Auf der Filstalbahn steigerten sich in den letzten Wochen das Chaos und der Ärger vieler Bahnkunden noch weiter: Zugausfälle, erhebliche Verspätungen, überfüllte Wagen, Personalausfälle und eine immer gereiztere Stimmung unter den Pendlern prägen das Bild. Die SPD-Landtagsabgeordneten aus Geislingen und Göppingen, Sascha Binder und Peter Hofelich, schlagen Alarm: „Die andauernden Bahn-Probleme rauben den Pendlern Lebenszeit und schwächen unseren Wirtschaftsstandort.“

Die Verbesserungen, welche die Bahn vor Monaten versprochen hatte, hätten dagegen nur anfänglich Wirkung gezeigt. Im Gegenteil: Die massiven Probleme auf der Filstalbahn hielten an und viele Bahnkunden seien nach wie vor empört über die tagtäglichen Missstände. Allein der in Stuttgart als zusätzliche Vorhaltung wartende IRE hebe sich positiv ab. „In den Zügen und auf den Bahnsteigen gibt es erregte Diskussionen. Die Bahnnutzer zeigen sich insgesamt empört. Selbst die Hoffnung, dass der im Dezember anstehende Fahrplanwechsel eine Wende zum Besseren bringt, ist weitgehend geschwunden“, stellen Binder und Hofelich fest.

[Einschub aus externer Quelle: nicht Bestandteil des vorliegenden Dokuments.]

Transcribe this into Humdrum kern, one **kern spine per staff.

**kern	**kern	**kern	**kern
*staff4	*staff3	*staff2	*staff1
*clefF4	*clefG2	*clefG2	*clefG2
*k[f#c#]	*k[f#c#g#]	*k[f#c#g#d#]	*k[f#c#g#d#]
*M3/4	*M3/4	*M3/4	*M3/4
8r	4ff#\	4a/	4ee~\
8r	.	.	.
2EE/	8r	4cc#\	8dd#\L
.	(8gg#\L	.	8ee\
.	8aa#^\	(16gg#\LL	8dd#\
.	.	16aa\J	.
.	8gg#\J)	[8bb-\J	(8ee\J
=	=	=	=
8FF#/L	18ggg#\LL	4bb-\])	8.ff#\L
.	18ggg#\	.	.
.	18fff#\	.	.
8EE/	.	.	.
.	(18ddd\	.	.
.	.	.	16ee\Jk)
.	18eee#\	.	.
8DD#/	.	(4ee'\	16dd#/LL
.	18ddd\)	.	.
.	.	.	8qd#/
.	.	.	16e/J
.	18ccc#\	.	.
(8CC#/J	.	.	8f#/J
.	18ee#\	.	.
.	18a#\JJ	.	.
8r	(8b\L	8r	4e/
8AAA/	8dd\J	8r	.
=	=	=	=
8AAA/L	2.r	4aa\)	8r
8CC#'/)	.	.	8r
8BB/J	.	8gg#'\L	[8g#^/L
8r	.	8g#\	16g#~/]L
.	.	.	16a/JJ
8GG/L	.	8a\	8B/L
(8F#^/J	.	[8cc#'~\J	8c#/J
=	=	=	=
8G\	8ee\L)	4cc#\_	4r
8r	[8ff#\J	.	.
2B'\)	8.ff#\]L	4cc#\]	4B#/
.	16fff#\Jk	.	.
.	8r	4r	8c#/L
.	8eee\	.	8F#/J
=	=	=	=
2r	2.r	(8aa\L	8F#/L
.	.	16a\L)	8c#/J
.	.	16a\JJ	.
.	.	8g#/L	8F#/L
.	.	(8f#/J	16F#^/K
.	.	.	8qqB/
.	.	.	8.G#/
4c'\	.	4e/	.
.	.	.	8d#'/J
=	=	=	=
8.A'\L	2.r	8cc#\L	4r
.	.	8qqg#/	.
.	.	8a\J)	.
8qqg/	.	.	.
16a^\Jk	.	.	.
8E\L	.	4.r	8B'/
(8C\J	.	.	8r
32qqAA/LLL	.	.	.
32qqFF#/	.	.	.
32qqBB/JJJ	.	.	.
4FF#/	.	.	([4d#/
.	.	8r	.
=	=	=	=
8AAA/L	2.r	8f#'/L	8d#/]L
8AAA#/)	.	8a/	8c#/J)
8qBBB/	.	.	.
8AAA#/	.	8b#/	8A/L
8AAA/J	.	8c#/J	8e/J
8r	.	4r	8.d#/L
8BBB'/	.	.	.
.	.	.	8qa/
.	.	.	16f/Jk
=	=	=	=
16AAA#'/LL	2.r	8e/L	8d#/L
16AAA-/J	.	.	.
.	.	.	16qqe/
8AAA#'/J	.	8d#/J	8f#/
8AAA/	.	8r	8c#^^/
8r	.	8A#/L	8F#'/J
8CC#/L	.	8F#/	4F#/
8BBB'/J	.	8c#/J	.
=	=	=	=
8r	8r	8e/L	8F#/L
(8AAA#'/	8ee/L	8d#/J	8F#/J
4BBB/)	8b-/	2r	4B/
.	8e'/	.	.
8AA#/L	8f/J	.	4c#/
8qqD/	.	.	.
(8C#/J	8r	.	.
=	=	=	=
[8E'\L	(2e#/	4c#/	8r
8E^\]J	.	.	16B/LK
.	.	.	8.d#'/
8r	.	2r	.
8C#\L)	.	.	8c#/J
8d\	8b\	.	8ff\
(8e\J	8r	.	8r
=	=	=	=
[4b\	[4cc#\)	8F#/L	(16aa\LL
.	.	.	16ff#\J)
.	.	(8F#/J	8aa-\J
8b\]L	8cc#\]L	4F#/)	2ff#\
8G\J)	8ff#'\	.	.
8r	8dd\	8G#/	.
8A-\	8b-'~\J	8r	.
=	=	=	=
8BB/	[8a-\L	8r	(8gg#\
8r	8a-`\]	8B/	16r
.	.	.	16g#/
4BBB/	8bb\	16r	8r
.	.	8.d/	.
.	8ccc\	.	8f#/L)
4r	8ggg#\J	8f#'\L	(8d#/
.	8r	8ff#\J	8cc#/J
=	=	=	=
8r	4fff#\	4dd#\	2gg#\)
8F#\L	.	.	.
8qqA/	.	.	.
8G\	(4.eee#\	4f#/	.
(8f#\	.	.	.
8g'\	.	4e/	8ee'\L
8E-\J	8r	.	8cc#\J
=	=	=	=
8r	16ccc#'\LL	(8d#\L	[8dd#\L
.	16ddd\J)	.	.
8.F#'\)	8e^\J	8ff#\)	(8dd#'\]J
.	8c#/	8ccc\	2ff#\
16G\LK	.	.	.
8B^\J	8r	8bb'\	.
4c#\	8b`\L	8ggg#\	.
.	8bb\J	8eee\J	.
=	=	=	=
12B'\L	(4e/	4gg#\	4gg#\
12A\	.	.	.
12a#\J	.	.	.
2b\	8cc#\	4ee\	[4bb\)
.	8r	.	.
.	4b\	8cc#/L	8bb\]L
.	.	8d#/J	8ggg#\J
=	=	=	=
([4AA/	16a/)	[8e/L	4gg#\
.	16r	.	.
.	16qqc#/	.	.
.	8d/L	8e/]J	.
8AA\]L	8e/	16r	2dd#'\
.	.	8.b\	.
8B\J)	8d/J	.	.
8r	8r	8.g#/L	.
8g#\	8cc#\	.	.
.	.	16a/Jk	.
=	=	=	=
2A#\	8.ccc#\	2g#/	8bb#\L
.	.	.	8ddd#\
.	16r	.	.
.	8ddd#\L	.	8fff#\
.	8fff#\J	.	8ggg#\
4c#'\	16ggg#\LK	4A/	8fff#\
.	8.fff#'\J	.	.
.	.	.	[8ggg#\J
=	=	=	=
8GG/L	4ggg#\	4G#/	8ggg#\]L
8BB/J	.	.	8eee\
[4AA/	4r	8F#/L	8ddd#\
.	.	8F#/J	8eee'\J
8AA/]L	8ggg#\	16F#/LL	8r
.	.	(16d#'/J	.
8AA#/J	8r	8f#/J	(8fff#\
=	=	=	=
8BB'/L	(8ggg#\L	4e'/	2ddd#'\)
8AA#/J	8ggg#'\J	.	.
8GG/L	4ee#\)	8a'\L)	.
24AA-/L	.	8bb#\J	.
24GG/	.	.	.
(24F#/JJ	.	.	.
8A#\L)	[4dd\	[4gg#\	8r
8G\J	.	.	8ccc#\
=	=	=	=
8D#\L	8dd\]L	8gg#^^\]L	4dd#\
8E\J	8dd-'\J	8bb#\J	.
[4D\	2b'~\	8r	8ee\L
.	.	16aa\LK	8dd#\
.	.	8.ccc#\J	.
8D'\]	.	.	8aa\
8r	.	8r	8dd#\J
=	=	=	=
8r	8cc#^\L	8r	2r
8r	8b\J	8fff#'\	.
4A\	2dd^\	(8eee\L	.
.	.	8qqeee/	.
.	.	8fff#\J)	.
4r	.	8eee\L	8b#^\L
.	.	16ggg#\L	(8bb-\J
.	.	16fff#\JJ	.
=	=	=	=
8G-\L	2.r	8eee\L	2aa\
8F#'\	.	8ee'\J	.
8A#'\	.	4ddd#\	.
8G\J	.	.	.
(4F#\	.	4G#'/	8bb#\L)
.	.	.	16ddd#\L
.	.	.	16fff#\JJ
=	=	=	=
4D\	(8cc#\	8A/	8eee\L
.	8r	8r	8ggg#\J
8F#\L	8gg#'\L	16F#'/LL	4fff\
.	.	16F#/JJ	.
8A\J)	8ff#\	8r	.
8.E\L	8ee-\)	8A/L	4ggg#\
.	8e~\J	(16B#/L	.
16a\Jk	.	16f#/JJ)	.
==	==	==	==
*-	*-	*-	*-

Zusätzlich wurden einige beim letzten Fahrplanwechsel erstrittenen Umstellungen zurückgenommen, so dass zum Beispiel Pendler aus dem Lautertal teilweise deutlich erhöhte Fahrzeiten in Kauf nehmen müssen. Ursache dafür ist die Taktung zwischen Bus und Bahn, die auch bei zentralen Umstiegspunkten nicht mehr ausreichend berücksichtigt wurde. Viele Bahnfahrer treibe nun zusätzlich die Frage um, wie bei einem neuen Betreiber mit dem Metropolexpress die bestehenden Probleme abgestellt werden sollen. „Wir fordern Verkehrsminister Hermann erneut auf, endlich mit der Bahn eine tragfähige Lösung für die Bürgerinnen und Bürger im Filstal zu finden. Die hohen Verspätungen sind für Arbeitnehmer nicht mehr hinnehmbar. Aus dem Chaos ist ein Dauerzustand geworden – es muss etwas geschehen“, fordern die beiden Abgeordneten, die selbst regelmäßig zwischen dem Landkreis Göppingen und Stuttgart mit dem Zug unterwegs sind

Die Grünen redeten wie jüngst bei der Vorstellung des neuen Baden-Württemberg-Tarifes gerne von der Zukunft, kümmern sich aber nicht genug um die Gegenwart auf der Filstalstrecke. Für zusätzlichen Ärger bei Pendlern sorgten zuletzt die gestiegenen Parkhausgebühren in Göppingen. Ohnehin sei für viele Bahnkunden nicht nachvollziehbar, dass es keine günstigen oder kostenfreien Park-and-Ride-Parkplätze gibt – auf umso mehr Unverständnis stießen die jüngsten Preissteigerungen für Tages- und Dauerparkkarten.